Foreign Minister Baerbock: Very little, because the perception that we as Greens found it hard to support Ukraine was, in my view, completely erroneous. Our party went through the debates others have been having now back in the Bosnian war, and then again in relation to Afghanistan. For us – and this, by the way, is why I joined Alliance 90/The Greens – the “responsibility to protect” was one lesson learnt from all that happened in the Balkans. That human lives can be defended against the most severe human rights violations and against genocide only if one refuses to shy away from difficult decisions and stands up to protect people – if necessary, using military means. That is why, from the very first day of Russia’s war, we supported Ukraine in its right of self-defence. In order to save lives.
Question: Not only the arms supplies were controversial.
Foreign Minister Baerbock: That’s true. Of course the decisions to bring coal-fired power stations back online were not easy, even thinking of energy supplies. There, too, though, we had already asked ourselves lots of questions before. As chairs of The Greens, Robert Habeck and I had gone through this very process with our policy programme before assuming government responsibility: facing up to dilemmas. Making it clear that hiding your head in the sand is not an option when your own values collide, when you cannot say that one value is more important than the other. Climate action is more important than saving lives? Social justice is less important than climate action? It is not as simple as that, so you have to weigh things up. What is of more benefit to people? What saves more lives? And what protects the climate more effectively? Weighing up arguments and then having the courage to take decisions – that is the very essence of politics.
Question:: One very sensitive issue that needed to be weighed up was arms supplies to Saudi Arabia. The Greens were sharply criticised for those. What lay behind this controversial decision?

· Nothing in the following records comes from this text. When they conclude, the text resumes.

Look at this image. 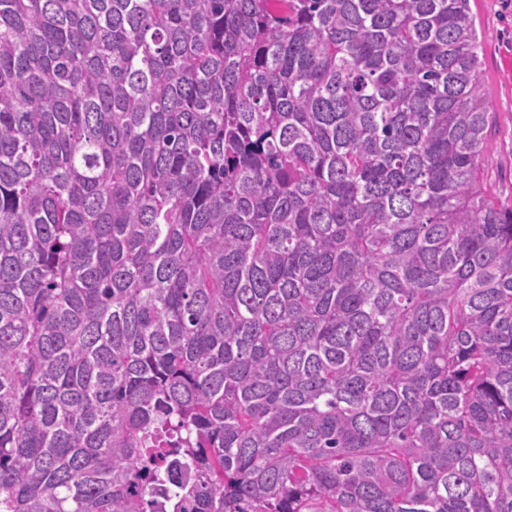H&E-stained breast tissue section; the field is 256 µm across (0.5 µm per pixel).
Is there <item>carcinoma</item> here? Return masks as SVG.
<instances>
[{
	"mask_svg": "<svg viewBox=\"0 0 512 512\" xmlns=\"http://www.w3.org/2000/svg\"><path fill=\"white\" fill-rule=\"evenodd\" d=\"M479 48L469 0H0V512H512Z\"/></svg>",
	"mask_w": 512,
	"mask_h": 512,
	"instance_id": "carcinoma-1",
	"label": "carcinoma"
}]
</instances>
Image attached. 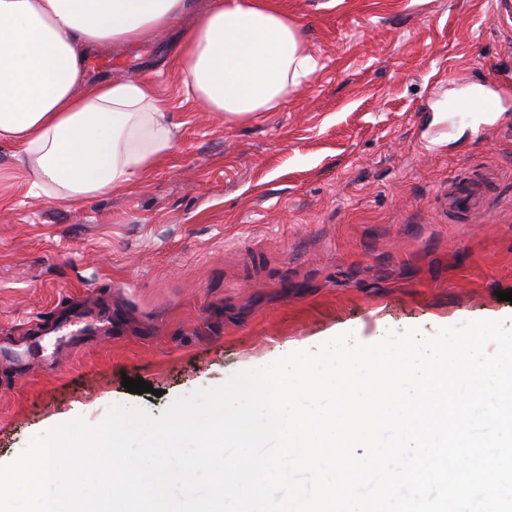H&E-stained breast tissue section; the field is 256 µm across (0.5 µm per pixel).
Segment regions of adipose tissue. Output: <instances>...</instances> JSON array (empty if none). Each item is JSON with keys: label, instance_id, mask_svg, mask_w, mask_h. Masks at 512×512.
I'll return each mask as SVG.
<instances>
[{"label": "adipose tissue", "instance_id": "ef3b65f1", "mask_svg": "<svg viewBox=\"0 0 512 512\" xmlns=\"http://www.w3.org/2000/svg\"><path fill=\"white\" fill-rule=\"evenodd\" d=\"M188 0H0V144L37 194L72 204L133 188L178 127L144 81L92 78L88 59L154 41ZM188 94L228 125L274 109L320 62L272 0H211L175 48Z\"/></svg>", "mask_w": 512, "mask_h": 512}]
</instances>
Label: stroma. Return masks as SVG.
I'll list each match as a JSON object with an SVG mask.
<instances>
[{"instance_id": "35a3bbf8", "label": "stroma", "mask_w": 512, "mask_h": 512, "mask_svg": "<svg viewBox=\"0 0 512 512\" xmlns=\"http://www.w3.org/2000/svg\"><path fill=\"white\" fill-rule=\"evenodd\" d=\"M321 67L235 126L169 66L164 34L93 56L150 81L179 138L137 187L81 204L34 196L0 144V459L111 405L173 401L353 332L512 328V128L441 118L457 90L512 82L494 0H275ZM496 169L489 208L456 222L437 187ZM152 392H127L123 377Z\"/></svg>"}]
</instances>
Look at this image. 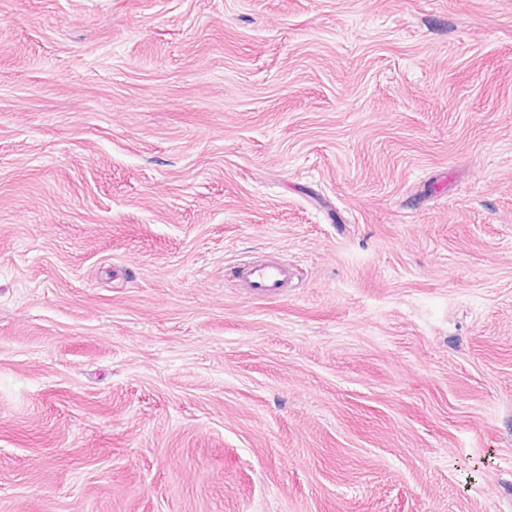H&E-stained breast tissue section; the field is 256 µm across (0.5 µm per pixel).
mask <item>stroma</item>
I'll return each instance as SVG.
<instances>
[{
  "mask_svg": "<svg viewBox=\"0 0 512 512\" xmlns=\"http://www.w3.org/2000/svg\"><path fill=\"white\" fill-rule=\"evenodd\" d=\"M0 512H512V0H0ZM294 277L287 263L266 257H250L240 263L237 279L246 283L253 294L279 296L284 294Z\"/></svg>",
  "mask_w": 512,
  "mask_h": 512,
  "instance_id": "obj_1",
  "label": "stroma"
}]
</instances>
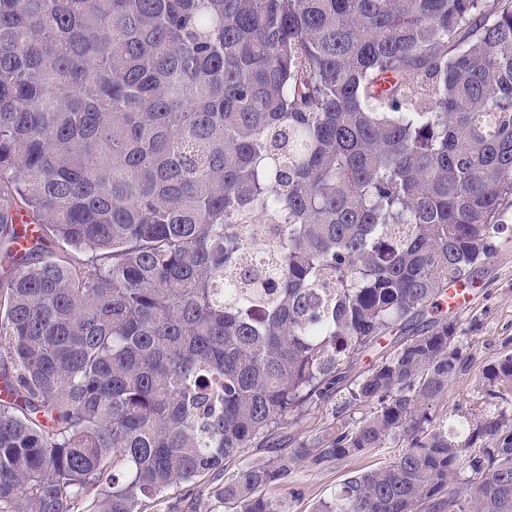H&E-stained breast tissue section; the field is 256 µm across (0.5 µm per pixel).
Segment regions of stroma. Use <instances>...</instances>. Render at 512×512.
Segmentation results:
<instances>
[{
	"mask_svg": "<svg viewBox=\"0 0 512 512\" xmlns=\"http://www.w3.org/2000/svg\"><path fill=\"white\" fill-rule=\"evenodd\" d=\"M473 301L461 311L449 310L447 303L434 309L435 318L458 325L463 338L461 362L440 411L464 417L478 406L482 374L502 355L512 353V239L481 264L471 288ZM338 398L311 406L301 417H289L268 443L248 448L239 458L225 462L223 471L212 472L187 487L171 490L164 501L147 512H227L223 499L214 493L244 465L267 461L277 449L292 448L303 440L323 436L336 423ZM401 450L399 442L338 460L321 467L299 463L288 485L265 488L266 497L280 501L284 512H312L354 474L391 463Z\"/></svg>",
	"mask_w": 512,
	"mask_h": 512,
	"instance_id": "35a3bbf8",
	"label": "stroma"
}]
</instances>
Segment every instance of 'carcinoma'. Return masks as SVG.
Wrapping results in <instances>:
<instances>
[{"label": "carcinoma", "mask_w": 512, "mask_h": 512, "mask_svg": "<svg viewBox=\"0 0 512 512\" xmlns=\"http://www.w3.org/2000/svg\"><path fill=\"white\" fill-rule=\"evenodd\" d=\"M511 223L512 0H0V512H144L223 468ZM458 339L402 341L348 383L369 415L224 503L283 512L298 462L400 439L314 512H512V354L439 420Z\"/></svg>", "instance_id": "cac0c4a2"}]
</instances>
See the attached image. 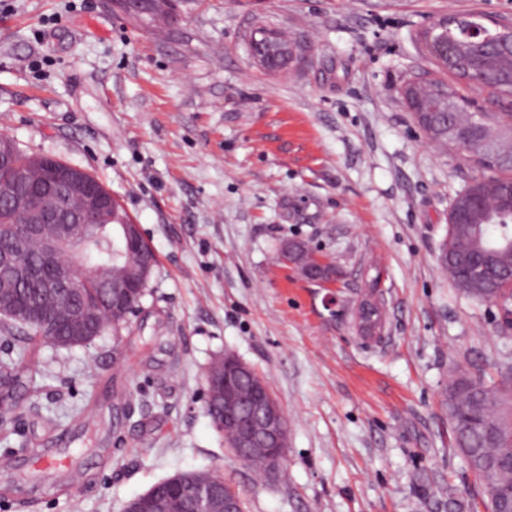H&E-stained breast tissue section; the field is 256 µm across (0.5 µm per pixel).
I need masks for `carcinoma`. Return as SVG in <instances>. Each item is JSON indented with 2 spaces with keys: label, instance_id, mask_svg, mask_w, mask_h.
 <instances>
[{
  "label": "carcinoma",
  "instance_id": "obj_1",
  "mask_svg": "<svg viewBox=\"0 0 512 512\" xmlns=\"http://www.w3.org/2000/svg\"><path fill=\"white\" fill-rule=\"evenodd\" d=\"M176 0H143L133 19L153 26L166 19L175 10ZM465 20L445 28L425 29L420 37L433 59L457 81L469 82L474 58L482 55L481 81L485 89L497 100L512 99V55H502L491 42L483 49L472 46L473 39L465 35ZM412 104L434 113L438 124L467 129L474 145L469 154L478 166L485 161L494 162L492 173L476 178L474 190L484 197V204L469 212L467 223L452 224L448 230V265L446 269L458 291L477 302L485 303L495 289L512 279V120L505 112H462L455 85L436 80L418 84L410 89ZM45 154H30L14 146L0 158V178L10 168L27 171L29 178L40 179L45 168ZM34 212L14 207L0 200V245L8 246L13 231L21 224H31ZM95 226L85 234L82 250L74 255L61 252L55 258L57 264L76 266L79 279L77 288L91 302L79 306V315L92 324L83 336H72L64 329L56 332L50 345L57 348L86 347L107 331L117 334L127 324L130 315L139 307L145 296L154 268H149L142 280L141 292L128 303L112 304L105 278H123L134 263L136 254L113 238L115 224L132 223L126 209L116 198H111L110 208L94 220ZM485 255L492 263L489 278H479L478 283L461 273L465 258ZM63 300L48 298L38 288L17 289V309L0 310V332H15L26 336V344L18 349H0V399L16 404L22 391L36 394L39 390L35 376L27 364V357L46 342L39 321V313L29 307L37 304L52 311L58 310ZM512 390L502 384H487L471 373L456 368L448 378L445 401L453 423L455 447L464 457L468 468L478 477L483 503L491 506L498 492L512 488V468L490 469L487 462L496 461L509 454L512 448Z\"/></svg>",
  "mask_w": 512,
  "mask_h": 512
}]
</instances>
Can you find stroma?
Returning <instances> with one entry per match:
<instances>
[{
  "label": "stroma",
  "mask_w": 512,
  "mask_h": 512,
  "mask_svg": "<svg viewBox=\"0 0 512 512\" xmlns=\"http://www.w3.org/2000/svg\"><path fill=\"white\" fill-rule=\"evenodd\" d=\"M178 13L158 31L101 0H0V136L95 173L158 259L121 344L31 356L42 389L0 409V437L36 448L0 469V512H123L199 469L244 512H448L452 492L480 504L444 391L456 364L496 381L512 330L439 263L450 203L481 170L428 139L403 88L434 69L418 41L434 19L512 21V0H182ZM259 24L300 44L283 70L251 59ZM288 240L336 264L334 290L278 261ZM372 264L385 322L368 343L355 310ZM227 351L286 412L275 477L206 414L205 373ZM82 403L87 421L45 419Z\"/></svg>",
  "instance_id": "obj_1"
}]
</instances>
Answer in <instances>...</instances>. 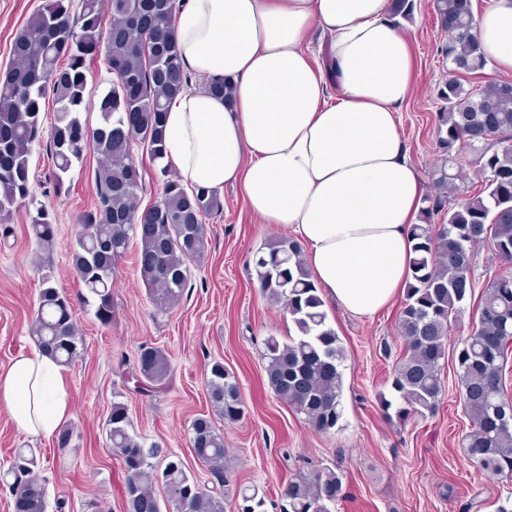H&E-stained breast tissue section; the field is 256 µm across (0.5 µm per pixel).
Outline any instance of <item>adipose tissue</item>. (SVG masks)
<instances>
[{"label":"adipose tissue","mask_w":512,"mask_h":512,"mask_svg":"<svg viewBox=\"0 0 512 512\" xmlns=\"http://www.w3.org/2000/svg\"><path fill=\"white\" fill-rule=\"evenodd\" d=\"M474 26L490 63L512 72V0H492ZM174 35L184 71L225 80L233 97H175L165 163L192 188L239 187L250 213L289 228L342 309L390 305L411 278L423 198L398 127L415 57L393 0H186ZM0 402L18 429L52 438L69 410L60 365L38 349L16 358Z\"/></svg>","instance_id":"obj_1"}]
</instances>
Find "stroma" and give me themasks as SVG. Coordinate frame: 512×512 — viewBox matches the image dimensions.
<instances>
[{"instance_id": "obj_1", "label": "stroma", "mask_w": 512, "mask_h": 512, "mask_svg": "<svg viewBox=\"0 0 512 512\" xmlns=\"http://www.w3.org/2000/svg\"><path fill=\"white\" fill-rule=\"evenodd\" d=\"M45 0H0V71L11 62V45L29 17ZM410 34L415 42L417 79L399 114L408 155L422 175L440 157L435 121L439 88L448 78L440 47L446 41L433 0H415ZM51 158L45 143L32 147V191L57 225L56 244L45 252L29 229L28 207L16 205L0 223V373L30 353L44 267L70 302L83 340L81 356L64 367L71 409L72 449L19 430L0 404V512H13L4 475L13 452L35 449L38 475L47 491V512H126L124 471L106 434L113 402L127 404L132 427L146 442L171 449L200 483L209 474L193 455L190 426L210 413L205 380L212 360H223L238 380L247 409L236 424L214 423L227 450V508L235 512L236 490L257 491L265 512H280L288 481L301 473L335 470L342 491L330 512H497L512 498V481L492 479L472 466L460 441L470 429L459 398L455 350L477 322L476 296L489 281L507 272L490 245L475 247L472 260L474 299L462 303L450 319L448 349L442 362L443 395L436 413L402 421L387 417L380 398L391 395V373L403 350L398 307L371 316L351 314L327 304L328 322L344 347L343 416L335 429L312 431L301 415L268 386L264 341L287 340L284 303L270 300L258 286L252 257L269 241L290 238L283 225L249 215L237 188L220 192L223 209L206 220L208 249L189 261V282L174 306L157 305L149 296L129 247L112 276L116 317L102 325L95 302L73 271L71 251L81 216L94 210L97 160L87 154L66 178L62 190L48 180ZM149 343L168 356L172 372L162 388L147 394L128 391L125 377L139 348Z\"/></svg>"}]
</instances>
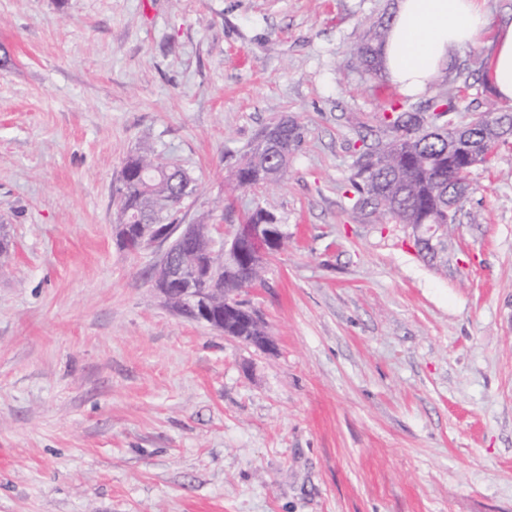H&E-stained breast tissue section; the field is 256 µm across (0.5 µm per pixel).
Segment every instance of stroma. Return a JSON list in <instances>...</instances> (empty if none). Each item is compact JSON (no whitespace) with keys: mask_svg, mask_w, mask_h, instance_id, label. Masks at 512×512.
<instances>
[{"mask_svg":"<svg viewBox=\"0 0 512 512\" xmlns=\"http://www.w3.org/2000/svg\"><path fill=\"white\" fill-rule=\"evenodd\" d=\"M397 0H0V512H512V145L428 259L345 191L396 88L355 47ZM465 51L413 104L465 86ZM288 176L230 171L275 117ZM145 143L184 224L288 229L241 300L268 345L176 315L113 194Z\"/></svg>","mask_w":512,"mask_h":512,"instance_id":"35a3bbf8","label":"stroma"}]
</instances>
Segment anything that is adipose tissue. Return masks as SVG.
Listing matches in <instances>:
<instances>
[{"instance_id":"adipose-tissue-1","label":"adipose tissue","mask_w":512,"mask_h":512,"mask_svg":"<svg viewBox=\"0 0 512 512\" xmlns=\"http://www.w3.org/2000/svg\"><path fill=\"white\" fill-rule=\"evenodd\" d=\"M486 28L484 0H398L382 70L401 91H422L464 51L479 48L494 96L512 103V23L491 34Z\"/></svg>"}]
</instances>
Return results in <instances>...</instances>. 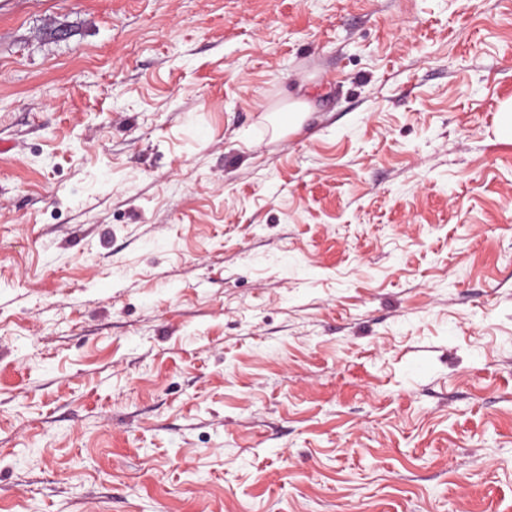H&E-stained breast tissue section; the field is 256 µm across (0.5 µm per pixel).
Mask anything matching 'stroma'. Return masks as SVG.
I'll list each match as a JSON object with an SVG mask.
<instances>
[{"label": "stroma", "instance_id": "stroma-1", "mask_svg": "<svg viewBox=\"0 0 512 512\" xmlns=\"http://www.w3.org/2000/svg\"><path fill=\"white\" fill-rule=\"evenodd\" d=\"M508 98L512 0H0V512H512ZM313 111V103L306 97L290 98L285 112H288V133H299L303 128L306 114Z\"/></svg>", "mask_w": 512, "mask_h": 512}]
</instances>
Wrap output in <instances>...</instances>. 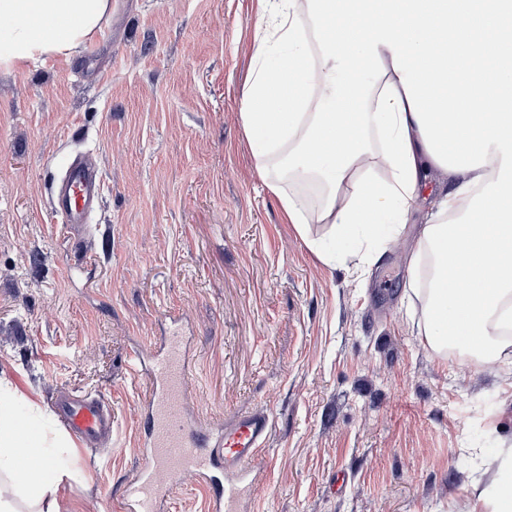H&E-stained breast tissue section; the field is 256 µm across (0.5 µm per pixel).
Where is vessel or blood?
I'll use <instances>...</instances> for the list:
<instances>
[{
    "label": "vessel or blood",
    "mask_w": 512,
    "mask_h": 512,
    "mask_svg": "<svg viewBox=\"0 0 512 512\" xmlns=\"http://www.w3.org/2000/svg\"><path fill=\"white\" fill-rule=\"evenodd\" d=\"M101 193V173L94 163L74 160L61 184L56 214L80 230ZM190 355L179 331L167 337L164 350L146 370L152 392L144 409L149 428L140 450L141 466L124 494L125 512H159L178 481L193 477L209 488L206 512H238L262 472L271 429L262 409L239 416L204 447L187 412ZM53 410L61 426L87 448L112 442V414L96 396L57 394Z\"/></svg>",
    "instance_id": "vessel-or-blood-1"
}]
</instances>
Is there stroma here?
I'll return each instance as SVG.
<instances>
[{
  "label": "stroma",
  "instance_id": "stroma-1",
  "mask_svg": "<svg viewBox=\"0 0 512 512\" xmlns=\"http://www.w3.org/2000/svg\"><path fill=\"white\" fill-rule=\"evenodd\" d=\"M253 23L251 0H119L81 54L0 67V371L47 436L58 389L112 409L111 446L53 453L67 512H122L147 426L134 357L174 317L200 434L271 418L246 512H465L512 448V364L419 329L409 260L439 177L376 264L318 259L244 135ZM78 152L104 181L80 235L49 190Z\"/></svg>",
  "mask_w": 512,
  "mask_h": 512
}]
</instances>
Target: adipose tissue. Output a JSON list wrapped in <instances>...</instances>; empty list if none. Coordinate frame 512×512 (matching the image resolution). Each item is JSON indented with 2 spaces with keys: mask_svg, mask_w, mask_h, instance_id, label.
<instances>
[{
  "mask_svg": "<svg viewBox=\"0 0 512 512\" xmlns=\"http://www.w3.org/2000/svg\"><path fill=\"white\" fill-rule=\"evenodd\" d=\"M256 51L240 118L264 184L327 262L377 261L401 234L423 172L446 185L417 234L423 334L485 362L512 360V0H252ZM112 0H0V64L85 49ZM450 38L455 81L433 35ZM382 143L388 176L365 166ZM324 194L307 214L294 190ZM0 379V512H64L52 456L23 476L24 445Z\"/></svg>",
  "mask_w": 512,
  "mask_h": 512,
  "instance_id": "1",
  "label": "adipose tissue"
}]
</instances>
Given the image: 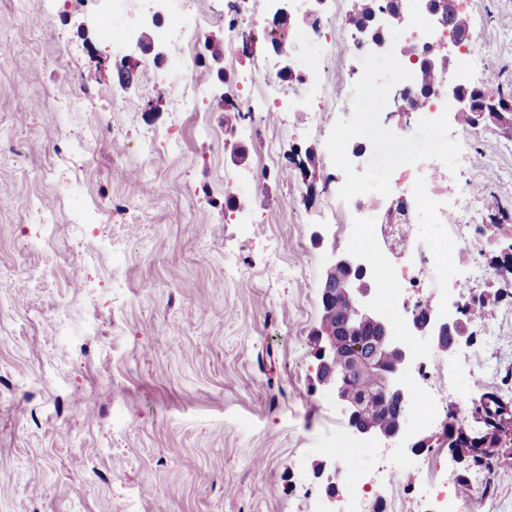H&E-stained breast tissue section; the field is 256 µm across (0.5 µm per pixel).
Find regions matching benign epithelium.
I'll return each instance as SVG.
<instances>
[{"instance_id": "obj_1", "label": "benign epithelium", "mask_w": 512, "mask_h": 512, "mask_svg": "<svg viewBox=\"0 0 512 512\" xmlns=\"http://www.w3.org/2000/svg\"><path fill=\"white\" fill-rule=\"evenodd\" d=\"M418 10L432 22L444 26L456 10L455 0H416ZM399 19L386 9L375 11L373 30L363 42L373 53L389 48L385 30ZM458 102L456 114L469 113L473 124H500L512 113V100L478 105L461 86L444 80L432 88ZM376 270L371 262L356 254H341L326 273L321 286L322 315L313 332V356L317 361L315 382L331 391L348 417V425L363 440L395 441L402 436V422L408 404L400 373L411 360L408 346L392 325L372 307ZM455 312L445 314L428 306L412 313L409 331L428 340L442 352L472 339L463 301L453 304ZM370 373L374 384L359 394L351 387L356 373ZM386 407L391 422L381 425L368 415ZM315 475L321 480L327 498L334 499L341 483L340 468L333 459L316 463Z\"/></svg>"}]
</instances>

Foreign Minister Baerbock: The fact that you cannot pick and choose. If you say that you defend international rules and international law, you cannot suddenly ignore applicable rules just because they do not suit you. In this case there are old contracts, also with other European states with which we want to continue to cooperate in future. You cannot simply declare these contracts to be null and void.
Question: That’s the argument the old coalition always used as well.
Foreign Minister Baerbock: If, as it now appears, Saudi Arabia has stopped the bombing in Yemen, we will fulfil the old contracts, but with conditions. We are taking a different approach from the previous Government, which supplied arms even as the bombing continued, and which did not impose conditions. That said, this is anything but a simple or a satisfying decision. If I could have a wish, it would be that we had inserted an option to terminate deliveries in the old contracts years ago. That is precisely what we want to do for future contracts with the Military Equipment Export Control Act.